_Data under study_
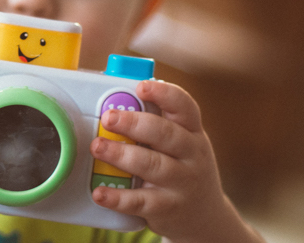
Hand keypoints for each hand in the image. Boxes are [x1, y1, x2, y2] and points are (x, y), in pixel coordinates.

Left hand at [89, 80, 243, 241]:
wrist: (205, 217)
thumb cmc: (182, 166)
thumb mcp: (181, 141)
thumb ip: (154, 121)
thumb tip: (114, 98)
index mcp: (192, 131)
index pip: (184, 106)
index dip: (164, 94)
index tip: (142, 87)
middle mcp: (191, 155)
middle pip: (165, 134)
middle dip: (134, 123)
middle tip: (108, 117)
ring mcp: (181, 183)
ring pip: (152, 165)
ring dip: (121, 154)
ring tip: (97, 147)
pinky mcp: (166, 208)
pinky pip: (140, 201)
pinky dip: (118, 197)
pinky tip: (100, 192)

_Assigned task_
Look through the data above. Copy every line with the string "hand" in it.

_Result below_
Hand keypoints for each hand in the image. Boxes are [x1, y1, x2, y2] and points are (x, y), in pixel coordinates.
Left hand at [89, 80, 243, 241]:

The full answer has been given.